__Records supplied__:
· · ·

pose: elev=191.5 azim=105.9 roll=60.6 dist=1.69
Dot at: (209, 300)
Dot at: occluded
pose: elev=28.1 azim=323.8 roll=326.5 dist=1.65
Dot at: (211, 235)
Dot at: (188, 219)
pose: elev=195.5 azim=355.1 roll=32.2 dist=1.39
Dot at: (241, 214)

· · ·

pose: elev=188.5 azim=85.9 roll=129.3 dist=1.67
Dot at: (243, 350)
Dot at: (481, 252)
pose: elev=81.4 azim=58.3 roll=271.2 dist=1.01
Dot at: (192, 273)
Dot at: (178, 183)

· · ·

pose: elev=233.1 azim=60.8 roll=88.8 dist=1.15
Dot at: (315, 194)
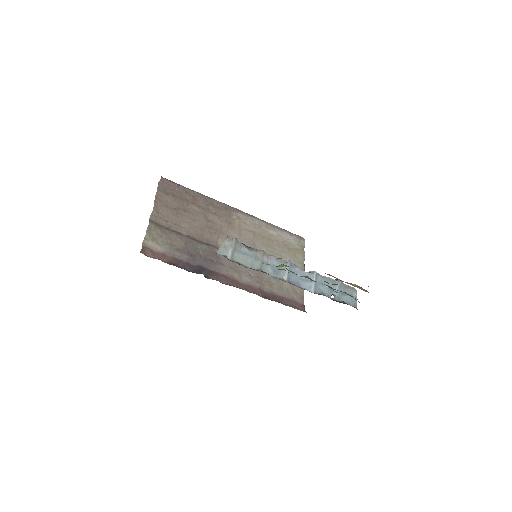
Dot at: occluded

· · ·

__To do__:
Copy out, character for character, the passage of the entries that begins with the line containing "pose: elev=191.5 azim=105.9" and ends with the line containing "Dot at: (241, 214)", including both boundary lines and nothing beyond them.

__Task solution__:
pose: elev=191.5 azim=105.9 roll=60.6 dist=1.69
Dot at: (209, 300)
Dot at: occluded
pose: elev=28.1 azim=323.8 roll=326.5 dist=1.65
Dot at: (211, 235)
Dot at: (188, 219)
pose: elev=195.5 azim=355.1 roll=32.2 dist=1.39
Dot at: (241, 214)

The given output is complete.